● Requirement A
Collect each line of the listing that contains the string "this". Letter case must match.

● Passage provided
JEP 248: Make G1 the Default Garbage Collector

Andrew Haley aph at redhat.com
Thu Jul 30 14:15:47 UTC 2015


On 07/30/2015 03:02 PM, charlie hunt wrote:
> 
>> On Jul 30, 2015, at 3:59 AM, Andrew Haley <aph at redhat.com> wrote:
>>
>> On 05/06/15 10:48, Ben Evans wrote:
>>> I'm cautiously optimistic about the plan - but I would like a bit
>>> more of an idea of what quantitative data & experiences we would
>>> need to prove whether G1 was ready or not.
>>
>> Exactly.  Let's share the numbers.
> 
> Let’s also realize that there is more to performance than
> application throughput. There is also latency, memory footprint, and
> there are also those who monitor CPU usage and committed memory
> closely as a means (though not ideal) to predict additional system
> capacity.
> 
> I will also add, for those application executions that run with
> Parallel GC and never experience a full GC, they will almost all the
> time beat G1 on throughput (and probably latency too). We should
> keep in mind that G1’s design goals are a balance between
> throughput, latency and memory footprint.

● Requirement B
Translate the following sentence from the message about making G1 the default garbage collector into Spanish: "We should keep in mind that G1’s design goals are a balance between throughput, latency and memory footprint."

● Dataset excerpts
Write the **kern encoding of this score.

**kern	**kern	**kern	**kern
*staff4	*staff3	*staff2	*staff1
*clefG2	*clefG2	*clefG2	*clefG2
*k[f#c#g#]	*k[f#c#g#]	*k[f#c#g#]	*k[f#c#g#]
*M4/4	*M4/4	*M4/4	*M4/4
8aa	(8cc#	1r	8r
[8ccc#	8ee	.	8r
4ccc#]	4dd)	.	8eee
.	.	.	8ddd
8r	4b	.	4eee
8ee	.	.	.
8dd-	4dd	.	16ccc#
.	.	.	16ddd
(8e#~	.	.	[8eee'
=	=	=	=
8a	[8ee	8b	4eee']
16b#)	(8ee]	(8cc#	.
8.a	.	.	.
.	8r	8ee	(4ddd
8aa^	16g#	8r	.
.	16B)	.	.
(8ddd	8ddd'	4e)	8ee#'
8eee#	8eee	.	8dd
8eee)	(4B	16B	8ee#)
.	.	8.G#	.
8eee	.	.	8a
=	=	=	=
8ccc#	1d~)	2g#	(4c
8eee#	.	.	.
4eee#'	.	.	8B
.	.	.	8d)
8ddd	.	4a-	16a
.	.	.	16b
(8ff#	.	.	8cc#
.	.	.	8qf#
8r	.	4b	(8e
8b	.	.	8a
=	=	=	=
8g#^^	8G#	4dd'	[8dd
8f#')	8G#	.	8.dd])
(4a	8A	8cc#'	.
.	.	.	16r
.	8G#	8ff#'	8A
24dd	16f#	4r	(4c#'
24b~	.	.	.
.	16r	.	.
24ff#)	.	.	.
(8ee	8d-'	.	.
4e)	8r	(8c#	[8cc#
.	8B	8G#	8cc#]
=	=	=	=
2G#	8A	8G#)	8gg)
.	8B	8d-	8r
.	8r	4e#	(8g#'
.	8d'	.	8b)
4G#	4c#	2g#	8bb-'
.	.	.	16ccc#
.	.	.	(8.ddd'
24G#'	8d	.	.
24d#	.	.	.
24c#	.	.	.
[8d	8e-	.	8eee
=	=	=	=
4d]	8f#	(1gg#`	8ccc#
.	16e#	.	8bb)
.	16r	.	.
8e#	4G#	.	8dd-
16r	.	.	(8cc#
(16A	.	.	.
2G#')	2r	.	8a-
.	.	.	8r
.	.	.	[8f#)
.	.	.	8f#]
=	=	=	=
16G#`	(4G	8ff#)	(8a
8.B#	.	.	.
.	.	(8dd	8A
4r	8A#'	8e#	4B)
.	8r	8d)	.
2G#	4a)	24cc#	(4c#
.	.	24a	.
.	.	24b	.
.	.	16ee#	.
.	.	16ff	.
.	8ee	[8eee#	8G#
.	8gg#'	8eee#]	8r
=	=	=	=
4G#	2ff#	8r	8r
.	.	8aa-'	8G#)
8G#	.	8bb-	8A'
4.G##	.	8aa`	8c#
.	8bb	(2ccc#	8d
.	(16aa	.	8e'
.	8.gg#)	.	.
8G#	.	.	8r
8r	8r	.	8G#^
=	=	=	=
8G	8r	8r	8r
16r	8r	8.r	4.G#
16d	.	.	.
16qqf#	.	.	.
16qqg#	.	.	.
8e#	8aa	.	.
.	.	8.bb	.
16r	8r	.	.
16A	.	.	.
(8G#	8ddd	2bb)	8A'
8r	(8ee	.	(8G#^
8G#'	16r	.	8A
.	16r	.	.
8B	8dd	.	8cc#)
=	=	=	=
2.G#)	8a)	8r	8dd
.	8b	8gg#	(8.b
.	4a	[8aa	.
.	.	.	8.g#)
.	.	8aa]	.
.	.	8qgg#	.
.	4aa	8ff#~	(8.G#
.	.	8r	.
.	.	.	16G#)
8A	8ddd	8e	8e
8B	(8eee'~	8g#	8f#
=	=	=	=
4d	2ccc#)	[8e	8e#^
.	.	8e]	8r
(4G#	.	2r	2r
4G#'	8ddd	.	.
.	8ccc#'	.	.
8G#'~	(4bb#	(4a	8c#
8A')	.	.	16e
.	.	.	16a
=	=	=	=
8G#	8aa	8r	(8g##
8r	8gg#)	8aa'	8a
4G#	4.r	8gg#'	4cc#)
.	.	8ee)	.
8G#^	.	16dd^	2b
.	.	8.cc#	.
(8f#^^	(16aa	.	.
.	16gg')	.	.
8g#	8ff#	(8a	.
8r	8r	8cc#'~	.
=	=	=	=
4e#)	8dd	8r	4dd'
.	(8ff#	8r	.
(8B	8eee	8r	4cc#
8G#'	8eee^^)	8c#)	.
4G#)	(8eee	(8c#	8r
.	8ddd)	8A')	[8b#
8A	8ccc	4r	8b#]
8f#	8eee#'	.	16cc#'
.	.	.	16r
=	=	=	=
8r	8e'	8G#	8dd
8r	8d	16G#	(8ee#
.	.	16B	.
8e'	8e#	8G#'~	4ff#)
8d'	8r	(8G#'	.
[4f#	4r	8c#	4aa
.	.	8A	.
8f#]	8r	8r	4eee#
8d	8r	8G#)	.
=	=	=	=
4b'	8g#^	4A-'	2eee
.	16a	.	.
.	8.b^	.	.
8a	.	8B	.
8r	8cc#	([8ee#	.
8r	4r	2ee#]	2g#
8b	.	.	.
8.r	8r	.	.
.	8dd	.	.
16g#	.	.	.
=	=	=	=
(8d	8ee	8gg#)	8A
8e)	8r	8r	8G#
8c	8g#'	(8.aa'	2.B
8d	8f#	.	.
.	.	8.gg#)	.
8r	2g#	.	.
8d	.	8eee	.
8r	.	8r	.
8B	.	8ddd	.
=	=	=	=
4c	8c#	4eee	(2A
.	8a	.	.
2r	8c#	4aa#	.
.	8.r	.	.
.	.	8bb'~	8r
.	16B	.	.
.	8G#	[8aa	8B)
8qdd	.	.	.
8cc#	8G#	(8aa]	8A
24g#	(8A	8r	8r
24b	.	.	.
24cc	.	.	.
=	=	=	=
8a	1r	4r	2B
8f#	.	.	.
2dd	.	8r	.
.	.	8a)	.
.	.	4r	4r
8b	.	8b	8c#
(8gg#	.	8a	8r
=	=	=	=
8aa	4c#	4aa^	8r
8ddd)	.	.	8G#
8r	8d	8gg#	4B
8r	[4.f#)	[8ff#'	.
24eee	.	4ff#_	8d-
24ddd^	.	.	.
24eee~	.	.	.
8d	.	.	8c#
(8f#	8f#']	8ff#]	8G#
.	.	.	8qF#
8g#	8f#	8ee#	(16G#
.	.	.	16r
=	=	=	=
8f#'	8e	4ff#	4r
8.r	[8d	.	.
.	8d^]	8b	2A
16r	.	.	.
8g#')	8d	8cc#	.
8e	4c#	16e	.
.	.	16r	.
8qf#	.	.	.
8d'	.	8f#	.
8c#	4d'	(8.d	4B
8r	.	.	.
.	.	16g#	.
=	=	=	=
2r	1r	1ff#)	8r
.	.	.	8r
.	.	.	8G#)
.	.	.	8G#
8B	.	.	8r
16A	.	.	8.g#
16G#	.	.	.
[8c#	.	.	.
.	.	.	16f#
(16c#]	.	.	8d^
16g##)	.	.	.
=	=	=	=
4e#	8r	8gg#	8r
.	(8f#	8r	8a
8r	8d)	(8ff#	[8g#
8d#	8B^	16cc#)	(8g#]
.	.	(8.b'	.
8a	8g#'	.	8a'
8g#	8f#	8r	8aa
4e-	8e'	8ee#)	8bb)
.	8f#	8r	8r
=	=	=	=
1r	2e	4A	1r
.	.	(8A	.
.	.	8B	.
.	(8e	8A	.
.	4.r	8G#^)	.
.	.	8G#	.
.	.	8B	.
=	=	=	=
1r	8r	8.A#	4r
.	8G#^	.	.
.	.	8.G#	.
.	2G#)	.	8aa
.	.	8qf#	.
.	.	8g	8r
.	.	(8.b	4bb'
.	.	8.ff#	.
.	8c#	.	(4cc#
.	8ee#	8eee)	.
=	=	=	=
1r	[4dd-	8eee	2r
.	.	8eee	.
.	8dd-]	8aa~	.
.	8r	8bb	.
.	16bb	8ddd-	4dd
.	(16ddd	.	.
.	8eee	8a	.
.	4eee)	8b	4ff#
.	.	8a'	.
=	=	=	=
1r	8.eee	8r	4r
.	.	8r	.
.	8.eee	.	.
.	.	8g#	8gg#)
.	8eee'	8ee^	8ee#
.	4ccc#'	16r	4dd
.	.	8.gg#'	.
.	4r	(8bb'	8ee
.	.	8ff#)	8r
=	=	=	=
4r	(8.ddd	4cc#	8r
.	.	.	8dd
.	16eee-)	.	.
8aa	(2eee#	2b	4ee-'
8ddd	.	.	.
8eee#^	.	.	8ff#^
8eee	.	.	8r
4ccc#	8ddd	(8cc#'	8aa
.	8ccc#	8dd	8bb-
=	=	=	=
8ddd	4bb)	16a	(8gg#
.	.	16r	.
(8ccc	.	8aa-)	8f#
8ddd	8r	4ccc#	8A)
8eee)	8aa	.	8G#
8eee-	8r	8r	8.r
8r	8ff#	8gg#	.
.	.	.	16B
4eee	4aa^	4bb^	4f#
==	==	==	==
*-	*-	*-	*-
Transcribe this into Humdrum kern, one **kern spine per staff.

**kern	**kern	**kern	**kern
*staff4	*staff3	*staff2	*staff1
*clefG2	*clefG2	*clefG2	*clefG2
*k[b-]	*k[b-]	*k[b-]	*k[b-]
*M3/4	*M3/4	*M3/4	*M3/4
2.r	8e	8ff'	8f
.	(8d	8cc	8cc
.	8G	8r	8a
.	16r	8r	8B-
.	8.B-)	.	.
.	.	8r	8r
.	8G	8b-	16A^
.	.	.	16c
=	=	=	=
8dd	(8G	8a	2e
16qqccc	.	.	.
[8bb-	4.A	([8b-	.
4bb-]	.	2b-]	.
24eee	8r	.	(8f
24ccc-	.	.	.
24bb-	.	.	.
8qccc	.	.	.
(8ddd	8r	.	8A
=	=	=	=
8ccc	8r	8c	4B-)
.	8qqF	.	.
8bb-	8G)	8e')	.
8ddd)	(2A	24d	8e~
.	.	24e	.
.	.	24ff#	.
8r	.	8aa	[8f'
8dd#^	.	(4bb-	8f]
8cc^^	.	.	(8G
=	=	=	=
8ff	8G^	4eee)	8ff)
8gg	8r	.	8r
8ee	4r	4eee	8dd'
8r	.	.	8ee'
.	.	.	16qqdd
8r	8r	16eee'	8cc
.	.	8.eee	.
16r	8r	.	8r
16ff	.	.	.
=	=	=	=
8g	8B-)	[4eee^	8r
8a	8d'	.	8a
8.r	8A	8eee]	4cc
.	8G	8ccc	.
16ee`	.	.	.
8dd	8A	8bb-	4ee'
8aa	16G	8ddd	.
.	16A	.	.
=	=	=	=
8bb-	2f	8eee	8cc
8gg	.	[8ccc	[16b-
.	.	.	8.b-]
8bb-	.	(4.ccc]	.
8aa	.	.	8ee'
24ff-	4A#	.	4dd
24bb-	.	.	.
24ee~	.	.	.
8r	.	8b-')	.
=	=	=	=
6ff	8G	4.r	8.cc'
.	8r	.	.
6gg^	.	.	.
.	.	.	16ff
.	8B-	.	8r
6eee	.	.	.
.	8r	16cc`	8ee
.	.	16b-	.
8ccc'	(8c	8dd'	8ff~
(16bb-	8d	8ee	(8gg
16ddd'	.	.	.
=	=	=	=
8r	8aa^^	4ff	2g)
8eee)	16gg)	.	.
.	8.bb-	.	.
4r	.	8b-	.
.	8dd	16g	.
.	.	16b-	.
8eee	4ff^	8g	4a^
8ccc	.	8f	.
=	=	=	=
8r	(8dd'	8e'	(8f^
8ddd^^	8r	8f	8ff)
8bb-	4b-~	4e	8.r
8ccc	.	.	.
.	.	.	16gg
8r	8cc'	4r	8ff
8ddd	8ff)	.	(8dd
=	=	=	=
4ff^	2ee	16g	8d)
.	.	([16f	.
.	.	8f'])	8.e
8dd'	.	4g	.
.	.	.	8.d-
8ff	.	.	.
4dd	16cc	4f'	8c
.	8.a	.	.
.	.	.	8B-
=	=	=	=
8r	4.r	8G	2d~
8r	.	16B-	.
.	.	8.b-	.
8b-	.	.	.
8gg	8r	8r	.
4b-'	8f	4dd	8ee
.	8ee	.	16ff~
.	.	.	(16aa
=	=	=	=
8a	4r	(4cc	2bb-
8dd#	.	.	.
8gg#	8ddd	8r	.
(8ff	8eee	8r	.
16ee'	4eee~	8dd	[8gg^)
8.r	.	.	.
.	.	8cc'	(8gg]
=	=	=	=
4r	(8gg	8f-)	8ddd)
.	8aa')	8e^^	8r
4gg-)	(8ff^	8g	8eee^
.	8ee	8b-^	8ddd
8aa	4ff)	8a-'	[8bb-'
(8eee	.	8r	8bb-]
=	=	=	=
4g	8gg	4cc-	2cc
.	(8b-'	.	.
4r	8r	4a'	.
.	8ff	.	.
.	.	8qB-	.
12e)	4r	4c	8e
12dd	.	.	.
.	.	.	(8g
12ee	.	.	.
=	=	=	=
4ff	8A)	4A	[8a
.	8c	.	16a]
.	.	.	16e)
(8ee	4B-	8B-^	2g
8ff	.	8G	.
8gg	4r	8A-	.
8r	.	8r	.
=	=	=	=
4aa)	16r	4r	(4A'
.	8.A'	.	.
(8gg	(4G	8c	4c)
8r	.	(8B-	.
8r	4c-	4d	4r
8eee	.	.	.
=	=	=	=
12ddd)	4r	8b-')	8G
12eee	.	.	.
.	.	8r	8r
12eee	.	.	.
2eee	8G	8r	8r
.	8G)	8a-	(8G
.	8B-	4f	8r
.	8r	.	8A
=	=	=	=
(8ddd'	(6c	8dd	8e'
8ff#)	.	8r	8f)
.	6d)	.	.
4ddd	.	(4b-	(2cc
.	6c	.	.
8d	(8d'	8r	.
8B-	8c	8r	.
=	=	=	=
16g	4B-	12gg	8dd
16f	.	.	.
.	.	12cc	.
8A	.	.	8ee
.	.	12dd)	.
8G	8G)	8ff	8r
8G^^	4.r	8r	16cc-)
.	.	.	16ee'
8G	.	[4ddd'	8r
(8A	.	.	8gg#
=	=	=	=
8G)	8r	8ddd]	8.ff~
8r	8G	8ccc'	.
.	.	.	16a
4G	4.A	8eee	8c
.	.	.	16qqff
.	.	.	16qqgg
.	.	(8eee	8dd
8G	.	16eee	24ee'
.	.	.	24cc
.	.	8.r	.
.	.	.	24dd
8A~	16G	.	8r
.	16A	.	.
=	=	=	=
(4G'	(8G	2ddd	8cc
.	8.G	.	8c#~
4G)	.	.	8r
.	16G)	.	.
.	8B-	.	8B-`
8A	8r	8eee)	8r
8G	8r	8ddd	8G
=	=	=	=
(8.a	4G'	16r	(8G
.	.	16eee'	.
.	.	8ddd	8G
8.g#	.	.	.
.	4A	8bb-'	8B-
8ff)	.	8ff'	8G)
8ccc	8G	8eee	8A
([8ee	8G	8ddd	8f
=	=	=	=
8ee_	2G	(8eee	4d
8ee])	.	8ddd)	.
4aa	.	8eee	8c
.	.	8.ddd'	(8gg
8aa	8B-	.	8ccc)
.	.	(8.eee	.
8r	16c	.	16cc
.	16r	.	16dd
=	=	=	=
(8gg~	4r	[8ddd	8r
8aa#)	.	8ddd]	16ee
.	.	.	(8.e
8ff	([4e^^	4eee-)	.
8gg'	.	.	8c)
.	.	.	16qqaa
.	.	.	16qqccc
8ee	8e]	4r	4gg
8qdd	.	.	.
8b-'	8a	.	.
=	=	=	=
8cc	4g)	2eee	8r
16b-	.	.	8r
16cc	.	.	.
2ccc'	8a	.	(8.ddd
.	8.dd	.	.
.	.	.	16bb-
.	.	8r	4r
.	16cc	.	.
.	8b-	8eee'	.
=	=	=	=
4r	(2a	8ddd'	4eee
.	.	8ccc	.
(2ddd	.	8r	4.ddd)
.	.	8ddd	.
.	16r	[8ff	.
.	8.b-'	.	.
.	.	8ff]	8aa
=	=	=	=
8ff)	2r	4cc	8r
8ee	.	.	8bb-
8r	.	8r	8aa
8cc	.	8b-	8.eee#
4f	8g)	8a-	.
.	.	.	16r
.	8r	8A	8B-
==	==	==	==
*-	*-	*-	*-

● Correct response A
Write the **kern encoding of this score.
Transcribe this into Humdrum kern, one **kern spine per staff.

● Correct response B
Debemos tener presente que los objetivos de diseño de G1 son un equilibrio entre rendimiento, latencia y consumo de memoria.